*Work instruction*:
Return only the number of lines in the data below where the word "should" appears.

*Supplied records*:
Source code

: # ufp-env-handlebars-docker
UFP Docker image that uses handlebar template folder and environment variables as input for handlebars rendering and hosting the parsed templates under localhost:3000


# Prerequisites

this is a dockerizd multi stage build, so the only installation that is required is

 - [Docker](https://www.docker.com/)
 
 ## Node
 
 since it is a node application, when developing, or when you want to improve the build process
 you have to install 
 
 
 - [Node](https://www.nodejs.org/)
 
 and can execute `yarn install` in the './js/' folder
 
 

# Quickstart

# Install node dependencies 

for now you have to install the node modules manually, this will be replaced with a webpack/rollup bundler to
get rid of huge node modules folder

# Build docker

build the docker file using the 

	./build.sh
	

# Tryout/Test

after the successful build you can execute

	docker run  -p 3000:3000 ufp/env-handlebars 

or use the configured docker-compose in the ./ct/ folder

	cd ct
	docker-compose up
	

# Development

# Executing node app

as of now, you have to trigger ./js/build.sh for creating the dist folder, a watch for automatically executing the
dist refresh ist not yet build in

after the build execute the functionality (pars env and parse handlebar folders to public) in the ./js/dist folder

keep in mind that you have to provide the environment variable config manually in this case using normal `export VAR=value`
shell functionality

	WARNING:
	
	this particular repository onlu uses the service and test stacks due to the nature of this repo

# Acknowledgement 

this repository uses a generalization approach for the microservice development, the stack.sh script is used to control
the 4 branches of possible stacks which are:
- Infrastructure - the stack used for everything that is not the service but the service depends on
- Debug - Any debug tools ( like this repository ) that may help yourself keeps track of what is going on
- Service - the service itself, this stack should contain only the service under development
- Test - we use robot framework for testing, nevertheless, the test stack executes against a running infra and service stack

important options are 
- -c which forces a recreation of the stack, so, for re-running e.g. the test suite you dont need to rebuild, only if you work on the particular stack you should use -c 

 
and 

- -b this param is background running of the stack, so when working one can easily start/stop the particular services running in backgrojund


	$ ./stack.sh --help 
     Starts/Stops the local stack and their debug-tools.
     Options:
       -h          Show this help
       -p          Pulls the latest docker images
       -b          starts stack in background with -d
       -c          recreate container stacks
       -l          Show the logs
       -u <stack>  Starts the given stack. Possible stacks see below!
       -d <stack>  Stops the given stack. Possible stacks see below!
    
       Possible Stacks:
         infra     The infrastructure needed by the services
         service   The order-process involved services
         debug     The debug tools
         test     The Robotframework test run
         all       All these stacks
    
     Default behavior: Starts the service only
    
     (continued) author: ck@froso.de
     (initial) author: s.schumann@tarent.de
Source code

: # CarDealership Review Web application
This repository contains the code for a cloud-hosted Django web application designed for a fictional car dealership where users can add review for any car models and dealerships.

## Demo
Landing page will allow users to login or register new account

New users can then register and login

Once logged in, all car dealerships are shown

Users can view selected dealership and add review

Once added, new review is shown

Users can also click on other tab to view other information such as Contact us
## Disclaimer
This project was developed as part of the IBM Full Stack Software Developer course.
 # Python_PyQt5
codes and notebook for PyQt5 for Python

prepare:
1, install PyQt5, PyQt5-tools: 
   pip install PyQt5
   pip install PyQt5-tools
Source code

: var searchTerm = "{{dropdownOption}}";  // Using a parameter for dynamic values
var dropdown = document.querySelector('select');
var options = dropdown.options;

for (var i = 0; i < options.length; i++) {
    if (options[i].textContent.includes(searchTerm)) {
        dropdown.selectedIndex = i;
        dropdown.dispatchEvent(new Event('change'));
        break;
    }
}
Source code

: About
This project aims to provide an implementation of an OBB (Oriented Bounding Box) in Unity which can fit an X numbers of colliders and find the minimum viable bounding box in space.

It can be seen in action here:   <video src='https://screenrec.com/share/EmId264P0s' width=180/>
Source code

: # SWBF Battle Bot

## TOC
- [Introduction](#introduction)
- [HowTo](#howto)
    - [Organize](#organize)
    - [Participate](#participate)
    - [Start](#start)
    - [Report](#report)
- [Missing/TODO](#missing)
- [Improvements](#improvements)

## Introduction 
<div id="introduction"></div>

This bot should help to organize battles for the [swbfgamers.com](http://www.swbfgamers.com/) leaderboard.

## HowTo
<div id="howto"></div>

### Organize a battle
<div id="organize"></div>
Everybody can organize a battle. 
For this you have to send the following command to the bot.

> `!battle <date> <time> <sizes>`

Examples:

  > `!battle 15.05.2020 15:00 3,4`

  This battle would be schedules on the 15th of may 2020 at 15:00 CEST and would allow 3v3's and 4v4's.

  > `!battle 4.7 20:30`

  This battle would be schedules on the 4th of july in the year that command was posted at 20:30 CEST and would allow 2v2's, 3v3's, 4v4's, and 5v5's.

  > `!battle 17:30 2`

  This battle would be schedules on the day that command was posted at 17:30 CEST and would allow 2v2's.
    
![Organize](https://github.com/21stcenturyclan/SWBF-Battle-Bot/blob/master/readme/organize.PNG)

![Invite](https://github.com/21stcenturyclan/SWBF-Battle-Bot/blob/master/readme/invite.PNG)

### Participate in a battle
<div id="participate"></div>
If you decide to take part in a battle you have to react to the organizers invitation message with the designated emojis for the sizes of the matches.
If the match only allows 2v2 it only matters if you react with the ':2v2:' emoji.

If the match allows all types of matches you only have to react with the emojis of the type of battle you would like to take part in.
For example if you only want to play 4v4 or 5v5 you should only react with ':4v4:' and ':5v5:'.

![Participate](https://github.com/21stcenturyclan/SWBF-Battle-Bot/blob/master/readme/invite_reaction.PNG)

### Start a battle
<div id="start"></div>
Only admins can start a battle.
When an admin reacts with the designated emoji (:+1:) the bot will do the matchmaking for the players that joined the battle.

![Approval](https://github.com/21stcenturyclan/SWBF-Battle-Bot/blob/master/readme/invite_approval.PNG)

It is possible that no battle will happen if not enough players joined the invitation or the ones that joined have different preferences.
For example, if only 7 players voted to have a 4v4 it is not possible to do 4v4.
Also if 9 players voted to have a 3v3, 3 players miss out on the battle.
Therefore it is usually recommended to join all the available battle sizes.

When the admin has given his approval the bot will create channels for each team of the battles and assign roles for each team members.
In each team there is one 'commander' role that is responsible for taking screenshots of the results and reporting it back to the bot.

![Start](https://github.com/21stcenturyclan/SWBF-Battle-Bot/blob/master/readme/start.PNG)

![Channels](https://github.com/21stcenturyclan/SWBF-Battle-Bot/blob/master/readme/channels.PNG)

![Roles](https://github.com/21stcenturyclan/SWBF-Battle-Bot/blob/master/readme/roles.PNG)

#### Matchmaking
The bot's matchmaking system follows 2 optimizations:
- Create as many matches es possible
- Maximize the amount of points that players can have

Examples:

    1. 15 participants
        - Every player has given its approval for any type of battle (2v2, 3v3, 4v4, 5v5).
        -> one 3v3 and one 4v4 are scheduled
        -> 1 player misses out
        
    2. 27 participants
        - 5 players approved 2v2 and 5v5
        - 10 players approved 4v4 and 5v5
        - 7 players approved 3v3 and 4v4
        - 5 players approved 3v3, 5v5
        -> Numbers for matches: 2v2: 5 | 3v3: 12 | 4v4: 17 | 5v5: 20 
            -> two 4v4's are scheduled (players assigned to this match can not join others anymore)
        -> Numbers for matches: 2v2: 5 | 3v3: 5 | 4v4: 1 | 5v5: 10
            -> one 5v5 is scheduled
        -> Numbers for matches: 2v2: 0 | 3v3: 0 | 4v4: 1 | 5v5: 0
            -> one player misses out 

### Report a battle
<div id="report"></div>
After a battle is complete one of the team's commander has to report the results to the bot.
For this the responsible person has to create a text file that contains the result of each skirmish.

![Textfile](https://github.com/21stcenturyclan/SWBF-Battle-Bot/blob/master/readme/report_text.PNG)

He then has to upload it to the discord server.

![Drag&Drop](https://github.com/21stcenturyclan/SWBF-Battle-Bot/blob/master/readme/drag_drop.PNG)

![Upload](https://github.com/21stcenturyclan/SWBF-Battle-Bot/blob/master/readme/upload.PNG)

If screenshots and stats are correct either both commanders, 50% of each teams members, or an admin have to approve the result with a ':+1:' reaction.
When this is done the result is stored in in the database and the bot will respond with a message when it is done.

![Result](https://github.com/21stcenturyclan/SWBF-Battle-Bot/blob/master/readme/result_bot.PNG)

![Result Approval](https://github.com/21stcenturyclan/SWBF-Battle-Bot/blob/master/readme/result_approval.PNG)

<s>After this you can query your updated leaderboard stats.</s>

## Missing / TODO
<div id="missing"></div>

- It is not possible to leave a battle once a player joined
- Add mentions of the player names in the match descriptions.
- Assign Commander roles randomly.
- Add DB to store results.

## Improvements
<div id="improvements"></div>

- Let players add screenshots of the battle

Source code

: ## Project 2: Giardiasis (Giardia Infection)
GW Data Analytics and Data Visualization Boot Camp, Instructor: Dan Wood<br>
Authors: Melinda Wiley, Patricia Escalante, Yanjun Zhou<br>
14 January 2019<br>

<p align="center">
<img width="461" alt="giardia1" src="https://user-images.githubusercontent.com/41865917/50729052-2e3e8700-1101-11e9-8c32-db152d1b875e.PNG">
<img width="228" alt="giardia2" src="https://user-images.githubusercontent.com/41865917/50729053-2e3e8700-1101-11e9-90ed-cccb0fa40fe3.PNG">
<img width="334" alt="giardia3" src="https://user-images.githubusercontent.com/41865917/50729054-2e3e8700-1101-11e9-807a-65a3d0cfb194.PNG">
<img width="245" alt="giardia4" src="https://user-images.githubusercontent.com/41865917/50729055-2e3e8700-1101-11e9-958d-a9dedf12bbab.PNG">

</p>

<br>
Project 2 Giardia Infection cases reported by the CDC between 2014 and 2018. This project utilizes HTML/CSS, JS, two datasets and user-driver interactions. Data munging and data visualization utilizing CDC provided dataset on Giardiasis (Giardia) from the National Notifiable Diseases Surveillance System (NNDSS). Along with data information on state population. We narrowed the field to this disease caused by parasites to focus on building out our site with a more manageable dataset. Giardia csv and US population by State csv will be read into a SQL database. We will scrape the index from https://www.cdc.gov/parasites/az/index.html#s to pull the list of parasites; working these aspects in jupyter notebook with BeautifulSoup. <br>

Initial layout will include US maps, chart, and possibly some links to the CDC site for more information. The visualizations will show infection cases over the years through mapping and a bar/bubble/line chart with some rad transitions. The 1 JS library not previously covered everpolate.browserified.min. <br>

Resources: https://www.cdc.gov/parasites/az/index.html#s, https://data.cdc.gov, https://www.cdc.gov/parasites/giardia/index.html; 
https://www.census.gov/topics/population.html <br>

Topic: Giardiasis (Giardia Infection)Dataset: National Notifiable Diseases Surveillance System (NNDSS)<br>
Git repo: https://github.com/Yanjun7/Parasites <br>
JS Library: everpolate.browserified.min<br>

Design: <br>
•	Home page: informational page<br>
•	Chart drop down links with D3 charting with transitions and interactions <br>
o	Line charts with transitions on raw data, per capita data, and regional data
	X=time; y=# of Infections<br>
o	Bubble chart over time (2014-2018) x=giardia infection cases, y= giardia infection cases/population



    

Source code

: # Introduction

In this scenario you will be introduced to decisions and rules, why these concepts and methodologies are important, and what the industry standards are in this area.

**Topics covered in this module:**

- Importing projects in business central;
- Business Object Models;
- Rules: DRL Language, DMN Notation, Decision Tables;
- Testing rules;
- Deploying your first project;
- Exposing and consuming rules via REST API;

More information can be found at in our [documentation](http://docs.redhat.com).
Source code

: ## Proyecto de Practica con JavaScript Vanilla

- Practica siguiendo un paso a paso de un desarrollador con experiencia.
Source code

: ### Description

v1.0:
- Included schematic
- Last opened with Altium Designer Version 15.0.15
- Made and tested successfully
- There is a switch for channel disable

*Exercise response*:
4